[Stored items]

-=-=-

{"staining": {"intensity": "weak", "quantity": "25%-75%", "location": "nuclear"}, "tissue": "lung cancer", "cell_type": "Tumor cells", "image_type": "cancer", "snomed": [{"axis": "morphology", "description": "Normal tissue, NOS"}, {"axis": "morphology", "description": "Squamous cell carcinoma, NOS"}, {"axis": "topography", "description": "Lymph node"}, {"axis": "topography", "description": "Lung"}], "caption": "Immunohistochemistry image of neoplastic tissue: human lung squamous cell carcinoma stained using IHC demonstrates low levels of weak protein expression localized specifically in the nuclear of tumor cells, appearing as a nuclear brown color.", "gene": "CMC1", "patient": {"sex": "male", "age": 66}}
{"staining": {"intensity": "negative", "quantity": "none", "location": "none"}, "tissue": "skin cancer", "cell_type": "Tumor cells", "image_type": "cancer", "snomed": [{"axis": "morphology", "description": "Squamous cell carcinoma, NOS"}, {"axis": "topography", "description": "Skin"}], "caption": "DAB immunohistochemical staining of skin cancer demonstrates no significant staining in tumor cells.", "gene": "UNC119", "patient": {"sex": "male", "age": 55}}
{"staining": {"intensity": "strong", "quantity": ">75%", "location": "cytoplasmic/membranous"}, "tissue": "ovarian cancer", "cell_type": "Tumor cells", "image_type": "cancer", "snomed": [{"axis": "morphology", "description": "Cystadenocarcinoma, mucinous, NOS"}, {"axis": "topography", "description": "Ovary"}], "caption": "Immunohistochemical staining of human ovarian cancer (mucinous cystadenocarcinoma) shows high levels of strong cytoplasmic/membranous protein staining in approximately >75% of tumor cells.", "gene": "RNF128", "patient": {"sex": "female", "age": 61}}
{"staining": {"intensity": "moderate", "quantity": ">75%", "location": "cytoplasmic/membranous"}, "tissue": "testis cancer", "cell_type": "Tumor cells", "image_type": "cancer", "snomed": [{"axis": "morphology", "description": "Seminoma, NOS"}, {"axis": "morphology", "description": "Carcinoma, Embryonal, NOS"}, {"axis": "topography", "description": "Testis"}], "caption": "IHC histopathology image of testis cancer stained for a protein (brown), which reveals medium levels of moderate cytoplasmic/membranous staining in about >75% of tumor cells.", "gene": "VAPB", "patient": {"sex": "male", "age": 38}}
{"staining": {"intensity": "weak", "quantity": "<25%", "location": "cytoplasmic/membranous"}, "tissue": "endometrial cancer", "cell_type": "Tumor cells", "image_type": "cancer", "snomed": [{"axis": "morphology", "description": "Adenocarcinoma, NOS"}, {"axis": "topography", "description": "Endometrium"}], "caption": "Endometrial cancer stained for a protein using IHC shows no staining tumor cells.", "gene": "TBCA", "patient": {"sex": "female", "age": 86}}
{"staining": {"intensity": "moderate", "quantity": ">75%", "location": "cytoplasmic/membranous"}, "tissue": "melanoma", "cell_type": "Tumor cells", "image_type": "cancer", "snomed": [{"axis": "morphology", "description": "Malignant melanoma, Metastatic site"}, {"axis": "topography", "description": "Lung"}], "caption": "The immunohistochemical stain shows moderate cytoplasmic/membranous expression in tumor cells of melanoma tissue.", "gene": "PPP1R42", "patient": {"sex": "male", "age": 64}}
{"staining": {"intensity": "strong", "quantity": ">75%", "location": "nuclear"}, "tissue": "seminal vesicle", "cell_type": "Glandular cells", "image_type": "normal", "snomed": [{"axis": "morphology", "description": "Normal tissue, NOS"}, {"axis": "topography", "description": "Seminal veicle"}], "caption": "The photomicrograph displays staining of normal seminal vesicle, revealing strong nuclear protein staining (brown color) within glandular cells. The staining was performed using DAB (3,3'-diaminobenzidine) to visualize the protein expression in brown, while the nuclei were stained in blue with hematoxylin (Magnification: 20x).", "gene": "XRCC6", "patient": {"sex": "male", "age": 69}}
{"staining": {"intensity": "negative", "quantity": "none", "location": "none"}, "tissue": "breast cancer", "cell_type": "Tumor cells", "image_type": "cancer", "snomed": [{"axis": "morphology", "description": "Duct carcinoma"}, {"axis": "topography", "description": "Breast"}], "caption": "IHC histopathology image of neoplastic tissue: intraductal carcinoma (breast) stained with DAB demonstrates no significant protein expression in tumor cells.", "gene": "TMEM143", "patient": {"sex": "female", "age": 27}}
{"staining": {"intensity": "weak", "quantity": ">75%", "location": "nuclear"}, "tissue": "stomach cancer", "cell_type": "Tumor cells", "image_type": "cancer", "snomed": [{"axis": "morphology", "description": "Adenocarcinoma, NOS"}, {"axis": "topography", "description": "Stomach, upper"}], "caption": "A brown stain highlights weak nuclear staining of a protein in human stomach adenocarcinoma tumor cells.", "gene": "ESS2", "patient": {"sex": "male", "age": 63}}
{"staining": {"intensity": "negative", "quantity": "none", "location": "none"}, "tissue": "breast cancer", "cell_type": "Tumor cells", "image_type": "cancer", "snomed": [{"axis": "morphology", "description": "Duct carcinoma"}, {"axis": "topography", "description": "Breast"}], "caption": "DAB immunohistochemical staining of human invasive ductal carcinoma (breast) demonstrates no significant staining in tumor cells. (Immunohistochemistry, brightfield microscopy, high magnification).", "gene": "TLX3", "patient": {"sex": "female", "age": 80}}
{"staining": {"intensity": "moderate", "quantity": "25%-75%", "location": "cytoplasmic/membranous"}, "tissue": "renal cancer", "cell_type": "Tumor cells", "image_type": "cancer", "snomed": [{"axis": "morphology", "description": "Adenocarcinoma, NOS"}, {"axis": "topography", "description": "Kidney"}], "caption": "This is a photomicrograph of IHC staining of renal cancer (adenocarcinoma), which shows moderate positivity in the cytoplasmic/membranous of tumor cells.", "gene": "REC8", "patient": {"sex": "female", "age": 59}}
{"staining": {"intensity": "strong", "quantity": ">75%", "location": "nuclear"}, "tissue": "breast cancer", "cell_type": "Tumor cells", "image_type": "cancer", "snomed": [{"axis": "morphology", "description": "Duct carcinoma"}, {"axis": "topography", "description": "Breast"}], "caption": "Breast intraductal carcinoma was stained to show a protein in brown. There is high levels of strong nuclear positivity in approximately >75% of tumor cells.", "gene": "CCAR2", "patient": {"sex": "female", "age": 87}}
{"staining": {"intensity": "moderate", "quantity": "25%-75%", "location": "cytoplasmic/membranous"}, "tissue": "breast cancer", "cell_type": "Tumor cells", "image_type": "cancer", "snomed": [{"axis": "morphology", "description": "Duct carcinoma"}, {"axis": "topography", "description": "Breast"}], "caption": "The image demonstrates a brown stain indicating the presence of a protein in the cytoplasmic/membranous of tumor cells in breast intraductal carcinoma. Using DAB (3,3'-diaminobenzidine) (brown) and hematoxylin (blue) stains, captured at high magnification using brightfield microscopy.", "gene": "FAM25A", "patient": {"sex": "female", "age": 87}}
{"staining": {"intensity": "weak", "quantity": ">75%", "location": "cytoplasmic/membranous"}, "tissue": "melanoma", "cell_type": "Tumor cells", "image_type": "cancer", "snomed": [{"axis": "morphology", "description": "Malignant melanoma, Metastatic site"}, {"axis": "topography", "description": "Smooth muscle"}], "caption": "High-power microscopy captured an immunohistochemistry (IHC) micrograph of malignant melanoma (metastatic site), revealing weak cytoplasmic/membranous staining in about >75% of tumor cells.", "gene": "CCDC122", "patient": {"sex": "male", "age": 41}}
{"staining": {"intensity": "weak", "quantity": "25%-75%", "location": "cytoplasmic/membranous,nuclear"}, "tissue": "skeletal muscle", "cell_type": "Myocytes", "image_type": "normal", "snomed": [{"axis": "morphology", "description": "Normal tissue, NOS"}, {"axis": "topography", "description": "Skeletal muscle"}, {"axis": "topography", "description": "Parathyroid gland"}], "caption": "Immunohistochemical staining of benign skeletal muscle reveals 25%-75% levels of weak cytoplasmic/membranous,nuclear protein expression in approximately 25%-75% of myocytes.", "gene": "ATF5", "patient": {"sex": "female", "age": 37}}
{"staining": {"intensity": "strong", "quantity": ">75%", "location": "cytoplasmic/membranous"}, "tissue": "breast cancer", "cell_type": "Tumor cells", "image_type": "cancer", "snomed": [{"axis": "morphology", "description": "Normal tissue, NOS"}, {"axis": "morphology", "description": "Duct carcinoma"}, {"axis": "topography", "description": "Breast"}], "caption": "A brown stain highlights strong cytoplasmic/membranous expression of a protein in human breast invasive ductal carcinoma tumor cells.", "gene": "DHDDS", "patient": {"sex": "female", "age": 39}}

-=-=-

▶ **EXERCISE DETAILS**: Set down, exactly as they stand above, the lines starting with the line with "immunohistochemical stain shows" and going on through the line with "photomicrograph displays staining", and no others.

▶ **SOLUTION TO THIS TASK**:
{"staining": {"intensity": "moderate", "quantity": ">75%", "location": "cytoplasmic/membranous"}, "tissue": "melanoma", "cell_type": "Tumor cells", "image_type": "cancer", "snomed": [{"axis": "morphology", "description": "Malignant melanoma, Metastatic site"}, {"axis": "topography", "description": "Lung"}], "caption": "The immunohistochemical stain shows moderate cytoplasmic/membranous expression in tumor cells of melanoma tissue.", "gene": "PPP1R42", "patient": {"sex": "male", "age": 64}}
{"staining": {"intensity": "strong", "quantity": ">75%", "location": "nuclear"}, "tissue": "seminal vesicle", "cell_type": "Glandular cells", "image_type": "normal", "snomed": [{"axis": "morphology", "description": "Normal tissue, NOS"}, {"axis": "topography", "description": "Seminal veicle"}], "caption": "The photomicrograph displays staining of normal seminal vesicle, revealing strong nuclear protein staining (brown color) within glandular cells. The staining was performed using DAB (3,3'-diaminobenzidine) to visualize the protein expression in brown, while the nuclei were stained in blue with hematoxylin (Magnification: 20x).", "gene": "XRCC6", "patient": {"sex": "male", "age": 69}}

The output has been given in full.